Germany and other northern eurozone countries have been reluctant to go as far as Macron would like to on this front.
Former German Finance Minister Wolfgang Schäuble has also called for the EU to have more clout to set finance policy and ending the unanimity requirement in bloc-wide decision-making.
But some northern European countries are opposed to the idea, citing the difference between their tight fiscal frameworks and the traditionally loose budget policies in southern Europe. Finland, Denmark, Ireland, Latvia, Lithuania and the Netherlands have adopted a common position on the budget, arguing that participation in it should be voluntary as long as the funding is derived through intergovernmental agreements.
French President Emanuel Macron and German Chancellor Angela Merkel are still putting brave faces to their differences over how political integration in the eurozone can be achieved
Hans-Olaf Henkel, a staunch euro critic and MEP with the European Conservatives and Reformers in the European Parliament, even believes the currency is destroying the European Union.
"Until May 2010 I supported the euro, but then the ECB and Brussels broke the promises they gave to the German people when they agreed to give up the deutschmark, namely that no country should have a debt ratio of over 3% of GDP. If breached, the EC [European Council] said it would punish the culprits.
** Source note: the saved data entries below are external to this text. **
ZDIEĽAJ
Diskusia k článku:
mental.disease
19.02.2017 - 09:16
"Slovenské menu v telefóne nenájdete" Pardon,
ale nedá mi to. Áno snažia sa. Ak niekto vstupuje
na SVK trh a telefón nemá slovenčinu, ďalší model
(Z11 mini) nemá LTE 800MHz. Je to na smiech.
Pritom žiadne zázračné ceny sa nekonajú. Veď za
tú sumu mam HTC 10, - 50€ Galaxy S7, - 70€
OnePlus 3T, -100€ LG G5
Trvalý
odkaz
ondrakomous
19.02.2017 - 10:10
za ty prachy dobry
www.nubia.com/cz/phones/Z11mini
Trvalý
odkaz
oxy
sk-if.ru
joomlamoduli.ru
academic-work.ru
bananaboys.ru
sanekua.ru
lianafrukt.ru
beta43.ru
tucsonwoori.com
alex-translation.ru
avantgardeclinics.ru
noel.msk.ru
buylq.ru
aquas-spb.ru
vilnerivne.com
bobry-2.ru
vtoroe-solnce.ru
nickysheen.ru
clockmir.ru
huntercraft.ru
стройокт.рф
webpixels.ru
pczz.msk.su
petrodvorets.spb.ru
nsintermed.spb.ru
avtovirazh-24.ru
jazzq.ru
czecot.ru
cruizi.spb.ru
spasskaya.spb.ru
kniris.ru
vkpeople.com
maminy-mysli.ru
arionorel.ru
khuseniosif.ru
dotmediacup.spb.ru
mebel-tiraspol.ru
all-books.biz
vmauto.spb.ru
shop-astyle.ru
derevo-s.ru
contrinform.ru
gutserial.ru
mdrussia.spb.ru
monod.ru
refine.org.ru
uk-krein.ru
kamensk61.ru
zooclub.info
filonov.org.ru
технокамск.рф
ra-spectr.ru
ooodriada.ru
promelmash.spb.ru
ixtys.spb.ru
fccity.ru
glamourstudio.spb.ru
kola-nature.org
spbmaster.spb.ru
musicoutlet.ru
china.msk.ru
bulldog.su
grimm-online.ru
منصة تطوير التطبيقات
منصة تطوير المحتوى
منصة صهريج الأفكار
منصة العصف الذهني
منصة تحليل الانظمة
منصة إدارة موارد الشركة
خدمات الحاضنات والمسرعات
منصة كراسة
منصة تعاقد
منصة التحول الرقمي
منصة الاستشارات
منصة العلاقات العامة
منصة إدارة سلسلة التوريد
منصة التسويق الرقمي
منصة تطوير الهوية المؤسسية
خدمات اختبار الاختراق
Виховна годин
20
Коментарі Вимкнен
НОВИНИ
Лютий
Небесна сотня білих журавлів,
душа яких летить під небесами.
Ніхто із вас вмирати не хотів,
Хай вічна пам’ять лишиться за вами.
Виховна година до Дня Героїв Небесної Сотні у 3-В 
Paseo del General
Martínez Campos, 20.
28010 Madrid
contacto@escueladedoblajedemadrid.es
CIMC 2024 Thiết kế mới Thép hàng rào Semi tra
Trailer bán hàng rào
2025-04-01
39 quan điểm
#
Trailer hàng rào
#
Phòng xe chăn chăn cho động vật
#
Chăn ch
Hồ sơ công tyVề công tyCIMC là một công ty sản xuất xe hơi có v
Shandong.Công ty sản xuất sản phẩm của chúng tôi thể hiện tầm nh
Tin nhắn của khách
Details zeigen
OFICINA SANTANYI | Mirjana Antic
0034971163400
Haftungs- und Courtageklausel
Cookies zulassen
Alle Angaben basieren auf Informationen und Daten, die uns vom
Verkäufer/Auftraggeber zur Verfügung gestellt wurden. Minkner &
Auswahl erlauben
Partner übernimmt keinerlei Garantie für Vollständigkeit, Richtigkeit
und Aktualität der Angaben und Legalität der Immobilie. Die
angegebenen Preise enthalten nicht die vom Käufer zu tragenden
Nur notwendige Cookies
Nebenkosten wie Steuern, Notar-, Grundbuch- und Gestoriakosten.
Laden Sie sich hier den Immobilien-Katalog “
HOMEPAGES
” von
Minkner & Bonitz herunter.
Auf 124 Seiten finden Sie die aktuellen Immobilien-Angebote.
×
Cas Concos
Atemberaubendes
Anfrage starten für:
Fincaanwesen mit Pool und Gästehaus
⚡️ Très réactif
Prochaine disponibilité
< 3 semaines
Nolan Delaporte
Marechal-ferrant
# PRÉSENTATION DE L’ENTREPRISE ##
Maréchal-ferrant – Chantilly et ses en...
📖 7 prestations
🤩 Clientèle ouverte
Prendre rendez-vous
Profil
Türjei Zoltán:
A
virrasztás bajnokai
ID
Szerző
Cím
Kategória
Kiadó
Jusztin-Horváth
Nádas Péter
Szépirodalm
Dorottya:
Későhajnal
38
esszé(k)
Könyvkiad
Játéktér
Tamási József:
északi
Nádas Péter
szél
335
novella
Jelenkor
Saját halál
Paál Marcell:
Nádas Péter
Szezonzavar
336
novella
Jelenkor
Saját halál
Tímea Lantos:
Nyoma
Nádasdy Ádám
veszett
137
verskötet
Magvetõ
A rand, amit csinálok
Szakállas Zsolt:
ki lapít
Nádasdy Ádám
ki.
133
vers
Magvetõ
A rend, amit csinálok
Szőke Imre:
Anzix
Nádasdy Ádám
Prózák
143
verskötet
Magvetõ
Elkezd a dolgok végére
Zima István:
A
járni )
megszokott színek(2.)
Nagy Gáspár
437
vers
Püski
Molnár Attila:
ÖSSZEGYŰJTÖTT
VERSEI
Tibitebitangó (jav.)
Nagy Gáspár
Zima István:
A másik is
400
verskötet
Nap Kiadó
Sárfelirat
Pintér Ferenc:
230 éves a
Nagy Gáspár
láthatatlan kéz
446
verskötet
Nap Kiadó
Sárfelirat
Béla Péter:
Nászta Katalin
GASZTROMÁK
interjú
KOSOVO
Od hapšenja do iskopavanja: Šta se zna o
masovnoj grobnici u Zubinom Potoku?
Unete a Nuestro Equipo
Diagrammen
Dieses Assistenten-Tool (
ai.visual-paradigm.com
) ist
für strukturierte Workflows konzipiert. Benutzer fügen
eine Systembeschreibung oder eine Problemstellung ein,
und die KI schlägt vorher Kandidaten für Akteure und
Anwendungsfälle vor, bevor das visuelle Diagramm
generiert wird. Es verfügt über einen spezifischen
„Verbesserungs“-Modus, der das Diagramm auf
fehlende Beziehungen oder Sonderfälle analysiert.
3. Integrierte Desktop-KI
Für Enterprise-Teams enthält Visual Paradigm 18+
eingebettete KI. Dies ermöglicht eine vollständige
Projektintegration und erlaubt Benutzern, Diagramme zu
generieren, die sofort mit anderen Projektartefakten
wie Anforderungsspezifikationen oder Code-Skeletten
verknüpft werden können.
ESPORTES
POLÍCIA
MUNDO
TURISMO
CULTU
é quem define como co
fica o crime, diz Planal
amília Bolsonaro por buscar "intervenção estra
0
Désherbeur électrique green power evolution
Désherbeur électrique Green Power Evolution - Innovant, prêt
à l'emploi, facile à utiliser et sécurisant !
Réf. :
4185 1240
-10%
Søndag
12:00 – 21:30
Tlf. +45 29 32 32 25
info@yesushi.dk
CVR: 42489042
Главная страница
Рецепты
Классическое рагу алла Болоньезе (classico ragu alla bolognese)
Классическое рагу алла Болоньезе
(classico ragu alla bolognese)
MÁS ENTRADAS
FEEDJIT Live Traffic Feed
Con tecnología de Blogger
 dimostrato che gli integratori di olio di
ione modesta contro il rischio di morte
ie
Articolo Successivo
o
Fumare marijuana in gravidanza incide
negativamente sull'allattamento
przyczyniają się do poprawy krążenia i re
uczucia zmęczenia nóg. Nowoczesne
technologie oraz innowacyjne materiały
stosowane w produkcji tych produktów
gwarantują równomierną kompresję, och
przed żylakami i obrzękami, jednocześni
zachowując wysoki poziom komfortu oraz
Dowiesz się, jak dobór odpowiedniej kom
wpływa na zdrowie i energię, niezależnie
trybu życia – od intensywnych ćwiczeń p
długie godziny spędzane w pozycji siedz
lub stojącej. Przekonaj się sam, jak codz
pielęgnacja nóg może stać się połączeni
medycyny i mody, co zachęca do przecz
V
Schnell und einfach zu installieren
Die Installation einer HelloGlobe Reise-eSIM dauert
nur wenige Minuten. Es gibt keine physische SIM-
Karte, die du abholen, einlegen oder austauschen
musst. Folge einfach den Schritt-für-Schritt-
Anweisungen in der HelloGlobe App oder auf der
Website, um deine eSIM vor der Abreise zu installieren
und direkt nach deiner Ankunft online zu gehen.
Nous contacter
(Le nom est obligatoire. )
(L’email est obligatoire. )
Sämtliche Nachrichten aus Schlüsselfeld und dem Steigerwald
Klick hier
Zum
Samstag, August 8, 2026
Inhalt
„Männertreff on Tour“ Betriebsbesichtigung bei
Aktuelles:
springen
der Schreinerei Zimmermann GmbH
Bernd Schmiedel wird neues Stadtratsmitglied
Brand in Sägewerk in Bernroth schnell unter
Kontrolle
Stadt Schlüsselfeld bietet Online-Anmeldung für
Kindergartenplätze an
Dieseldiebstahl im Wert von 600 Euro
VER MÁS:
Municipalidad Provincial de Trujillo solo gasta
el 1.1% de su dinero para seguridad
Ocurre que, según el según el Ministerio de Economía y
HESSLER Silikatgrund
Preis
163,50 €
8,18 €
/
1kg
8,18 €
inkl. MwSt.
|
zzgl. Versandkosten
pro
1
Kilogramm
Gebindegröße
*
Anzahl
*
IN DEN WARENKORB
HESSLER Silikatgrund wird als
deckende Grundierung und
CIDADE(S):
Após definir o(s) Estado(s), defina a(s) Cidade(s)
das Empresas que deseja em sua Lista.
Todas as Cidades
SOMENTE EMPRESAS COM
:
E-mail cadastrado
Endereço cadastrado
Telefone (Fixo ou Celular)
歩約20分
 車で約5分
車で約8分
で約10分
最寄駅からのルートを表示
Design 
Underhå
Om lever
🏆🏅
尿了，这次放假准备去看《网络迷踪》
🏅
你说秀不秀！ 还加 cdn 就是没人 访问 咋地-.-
It was breached 160 time and the EC did nothing." the former head of the Association of German Industrialists (BDI) adds.
Henkel also said the euro had done much economic and political damage in Europe, even to Germany which had benefited the most from the introduction of the currency.
Nine EU countries are not in the euro, of them only Romania wants to adopt it. Why is that Henkel asks rhetorically, and notes that those countries "have done much better" most eurozone countries.
"The euro is much too strong for the Italians and France. Huge unemployment. Countries can’t devalue. Some countries find it very difficult to reform, including France. But they can’t devalue to stay competitive. The euro is designed to push countries to change, rather than vice versa."
Others keep the faith
However, abandoning the euro is "wrong, utopian and unworkable," says Marcin Piatkowski, a senior economist at the World Bank.
"Like divorce, it never ends well. It’s a marriage. Once committed, we should stay. We can make the marriage work," he believes.
He argues that the currency isn't the problem, but the "mess of policies" during the sovereign debt crisis that hit the eurozone from 2010. "We didn't bail out weaker countries, went ahead with austerity. There are a couple of ideas how to repair the eurozone."
He points to per capita growth over the last 30 years at the same pace as in the the United States, and criticizes that eurozone monetary and fiscal policies wern't "expansionary enough" to stem the crisis.
"This is a political, cultural and civilizational process. The euro was not to sell kielbasa to the USSR [Soviet Union], but part of a process towards creating a united Europe. Maybe we are wrong, but we can’t go back."